Ancient Monuments Protection Act 1910
- Parliament of the United Kingdom
- Long title: An Act to amend the Ancient Monuments Protection Acts, 1882 to 1900, with respect to the gift, devise, or bequest of monuments to the Commissioners of Works.
- Citation: 10 Edw. 7. & 1 Geo. 5. c. 3
- Territorial extent: United Kingdom

Dates
- Royal assent: 24 March 1910
- Commencement: 24 March 1910
- Repealed: 15 August 1913

Other legislation
- Amends: Ancient Monuments Protection Act 1882; Ancient Monuments Protection Act 1900;
- Repealed by: Ancient Monuments Consolidation and Amendment Act 1913

Status: Repealed

Text of statute as originally enacted

= Ancient Monuments Protection Act 1910 =

Act of the Parliament of the United Kingdom

The Ancient Monuments Protection Act 1910 (10 Edw. 7. & 1 Geo. 5. c. 3) was an act of the Parliament of the United Kingdom that aimed to improve the protection afforded to ancient monuments in Britain.

==Details==
The Ancient Monuments Protection Act 1882 (45 & 46 Vict. c. 73) had begun the process of establishing legal protection for some of Britain's ancient monuments; these had all been prehistoric sites, such as ancient tumuli. The Ancient Monuments Protection Act 1900 (63 & 64 Vict. c. 34) had continued this process, empowering the government's Commissioners of Works and local county councils to protect a wider range of properties. In 1908 a royal commission concluded that there were gaps between these two pieces of legislation, and the act was passed, allowing the commissioners and councils to receive ancient monuments as gifts, and making damaging the wider set of ancient monuments described in 1900 legislation a criminal offence in the same way as those covered by the 1882 legislation.

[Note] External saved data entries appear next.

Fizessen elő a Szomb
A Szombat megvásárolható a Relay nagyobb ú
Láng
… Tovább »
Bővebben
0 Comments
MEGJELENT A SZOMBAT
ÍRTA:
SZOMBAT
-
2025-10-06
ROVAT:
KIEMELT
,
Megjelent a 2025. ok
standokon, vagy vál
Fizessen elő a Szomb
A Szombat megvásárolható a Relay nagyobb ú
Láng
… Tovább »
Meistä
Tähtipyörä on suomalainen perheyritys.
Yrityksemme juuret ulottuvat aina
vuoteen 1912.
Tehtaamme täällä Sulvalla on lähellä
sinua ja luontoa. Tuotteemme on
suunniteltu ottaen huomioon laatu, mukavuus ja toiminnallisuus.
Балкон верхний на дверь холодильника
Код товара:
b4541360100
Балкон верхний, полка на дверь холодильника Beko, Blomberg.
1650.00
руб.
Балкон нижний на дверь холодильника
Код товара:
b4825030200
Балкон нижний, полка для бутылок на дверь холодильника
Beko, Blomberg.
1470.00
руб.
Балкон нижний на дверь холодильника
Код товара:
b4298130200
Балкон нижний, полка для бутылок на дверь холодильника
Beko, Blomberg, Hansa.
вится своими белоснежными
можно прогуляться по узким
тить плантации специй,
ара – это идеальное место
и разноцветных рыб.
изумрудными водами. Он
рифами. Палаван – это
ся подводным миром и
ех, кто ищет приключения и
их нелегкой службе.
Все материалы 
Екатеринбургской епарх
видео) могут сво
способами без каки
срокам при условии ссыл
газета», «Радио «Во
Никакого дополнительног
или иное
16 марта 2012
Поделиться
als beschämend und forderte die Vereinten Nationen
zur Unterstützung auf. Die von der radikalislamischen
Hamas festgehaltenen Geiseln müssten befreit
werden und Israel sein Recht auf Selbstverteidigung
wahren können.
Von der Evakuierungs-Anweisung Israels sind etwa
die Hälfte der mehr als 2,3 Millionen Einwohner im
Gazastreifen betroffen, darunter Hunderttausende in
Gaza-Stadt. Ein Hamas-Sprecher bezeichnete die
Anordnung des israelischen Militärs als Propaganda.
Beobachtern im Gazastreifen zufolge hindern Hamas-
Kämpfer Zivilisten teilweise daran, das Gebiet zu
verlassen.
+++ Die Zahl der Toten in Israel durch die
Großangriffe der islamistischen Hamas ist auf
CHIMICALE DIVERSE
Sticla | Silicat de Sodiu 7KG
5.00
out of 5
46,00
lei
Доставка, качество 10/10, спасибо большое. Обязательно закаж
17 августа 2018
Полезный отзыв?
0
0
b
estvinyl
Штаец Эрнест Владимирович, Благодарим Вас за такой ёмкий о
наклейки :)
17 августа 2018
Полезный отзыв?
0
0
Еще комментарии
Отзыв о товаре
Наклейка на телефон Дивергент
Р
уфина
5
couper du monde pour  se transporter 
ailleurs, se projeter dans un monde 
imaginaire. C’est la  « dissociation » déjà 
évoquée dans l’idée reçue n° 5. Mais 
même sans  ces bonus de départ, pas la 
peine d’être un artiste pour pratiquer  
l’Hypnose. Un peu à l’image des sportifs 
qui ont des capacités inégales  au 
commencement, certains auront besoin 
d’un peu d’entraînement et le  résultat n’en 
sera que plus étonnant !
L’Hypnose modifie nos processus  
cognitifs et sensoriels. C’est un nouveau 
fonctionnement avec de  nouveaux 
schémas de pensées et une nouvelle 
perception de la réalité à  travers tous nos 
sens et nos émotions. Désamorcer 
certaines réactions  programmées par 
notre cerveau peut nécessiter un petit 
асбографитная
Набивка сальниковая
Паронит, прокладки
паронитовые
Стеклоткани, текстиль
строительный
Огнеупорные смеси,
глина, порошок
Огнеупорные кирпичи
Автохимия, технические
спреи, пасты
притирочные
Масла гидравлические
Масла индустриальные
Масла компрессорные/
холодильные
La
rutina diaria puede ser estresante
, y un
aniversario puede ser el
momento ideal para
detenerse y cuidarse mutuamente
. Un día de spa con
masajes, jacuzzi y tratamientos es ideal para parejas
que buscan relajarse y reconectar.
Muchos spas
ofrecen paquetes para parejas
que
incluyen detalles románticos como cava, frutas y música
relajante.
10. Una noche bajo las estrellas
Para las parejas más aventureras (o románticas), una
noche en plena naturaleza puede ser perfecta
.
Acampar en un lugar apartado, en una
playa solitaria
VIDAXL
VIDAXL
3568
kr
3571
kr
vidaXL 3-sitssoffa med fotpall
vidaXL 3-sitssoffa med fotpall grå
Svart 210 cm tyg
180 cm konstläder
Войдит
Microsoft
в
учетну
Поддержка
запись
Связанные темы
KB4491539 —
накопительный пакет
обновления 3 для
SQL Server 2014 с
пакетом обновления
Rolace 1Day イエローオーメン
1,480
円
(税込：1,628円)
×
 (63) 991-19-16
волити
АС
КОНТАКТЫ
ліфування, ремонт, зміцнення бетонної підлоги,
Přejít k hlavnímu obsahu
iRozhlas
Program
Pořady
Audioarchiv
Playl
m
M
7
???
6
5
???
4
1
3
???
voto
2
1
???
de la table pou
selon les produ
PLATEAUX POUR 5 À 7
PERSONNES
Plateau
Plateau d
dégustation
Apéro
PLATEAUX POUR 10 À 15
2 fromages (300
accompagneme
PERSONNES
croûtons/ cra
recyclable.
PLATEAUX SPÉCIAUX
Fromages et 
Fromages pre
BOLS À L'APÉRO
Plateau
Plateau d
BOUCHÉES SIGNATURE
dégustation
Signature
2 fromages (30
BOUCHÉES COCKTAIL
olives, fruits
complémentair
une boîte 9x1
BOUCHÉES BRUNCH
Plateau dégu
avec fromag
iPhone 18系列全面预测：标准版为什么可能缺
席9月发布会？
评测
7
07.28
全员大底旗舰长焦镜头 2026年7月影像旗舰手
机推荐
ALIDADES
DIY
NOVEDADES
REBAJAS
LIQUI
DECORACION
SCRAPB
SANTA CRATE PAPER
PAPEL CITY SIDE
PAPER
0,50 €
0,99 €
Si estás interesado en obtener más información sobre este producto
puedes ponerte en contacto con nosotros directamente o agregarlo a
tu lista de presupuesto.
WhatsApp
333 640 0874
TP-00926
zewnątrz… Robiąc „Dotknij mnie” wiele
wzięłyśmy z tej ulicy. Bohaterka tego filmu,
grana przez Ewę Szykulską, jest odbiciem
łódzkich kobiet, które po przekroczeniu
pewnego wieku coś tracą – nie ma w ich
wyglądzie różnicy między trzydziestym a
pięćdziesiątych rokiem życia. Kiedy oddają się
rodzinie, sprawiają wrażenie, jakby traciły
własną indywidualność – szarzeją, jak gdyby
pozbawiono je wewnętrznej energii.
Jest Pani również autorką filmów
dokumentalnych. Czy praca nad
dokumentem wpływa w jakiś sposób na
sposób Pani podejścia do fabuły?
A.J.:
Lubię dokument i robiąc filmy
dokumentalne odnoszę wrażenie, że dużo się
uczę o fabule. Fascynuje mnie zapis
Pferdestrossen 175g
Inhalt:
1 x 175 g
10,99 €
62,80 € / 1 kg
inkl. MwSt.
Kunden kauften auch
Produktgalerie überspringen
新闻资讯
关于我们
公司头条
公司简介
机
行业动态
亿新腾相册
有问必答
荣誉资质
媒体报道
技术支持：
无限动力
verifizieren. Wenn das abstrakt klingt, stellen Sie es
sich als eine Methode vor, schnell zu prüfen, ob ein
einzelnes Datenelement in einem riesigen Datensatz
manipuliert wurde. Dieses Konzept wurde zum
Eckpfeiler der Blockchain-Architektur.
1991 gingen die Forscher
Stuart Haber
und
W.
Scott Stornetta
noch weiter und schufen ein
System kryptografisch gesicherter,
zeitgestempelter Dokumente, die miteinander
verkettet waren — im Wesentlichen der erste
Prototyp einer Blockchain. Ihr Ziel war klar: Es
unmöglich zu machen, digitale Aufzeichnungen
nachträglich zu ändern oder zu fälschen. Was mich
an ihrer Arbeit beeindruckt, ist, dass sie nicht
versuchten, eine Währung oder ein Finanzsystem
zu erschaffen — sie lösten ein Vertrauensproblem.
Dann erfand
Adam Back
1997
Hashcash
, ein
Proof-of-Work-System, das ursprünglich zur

== Subsequent developments ==
The operation of the combined legislation was felt to be unwieldy, and three years later the whole act was repealed by section 24 of, and the second schedule to, the Ancient Monuments Consolidation and Amendment Act 1913 (3 & 4 Geo. 5. c. 32), which came into force on 15 August 1913.

==Bibliography==
- Mynors, Charles. (2006) Listed Buildings, Conservation Areas and Monuments. London: Sweet and Maxwell. ISBN 978-0-421-75830-8.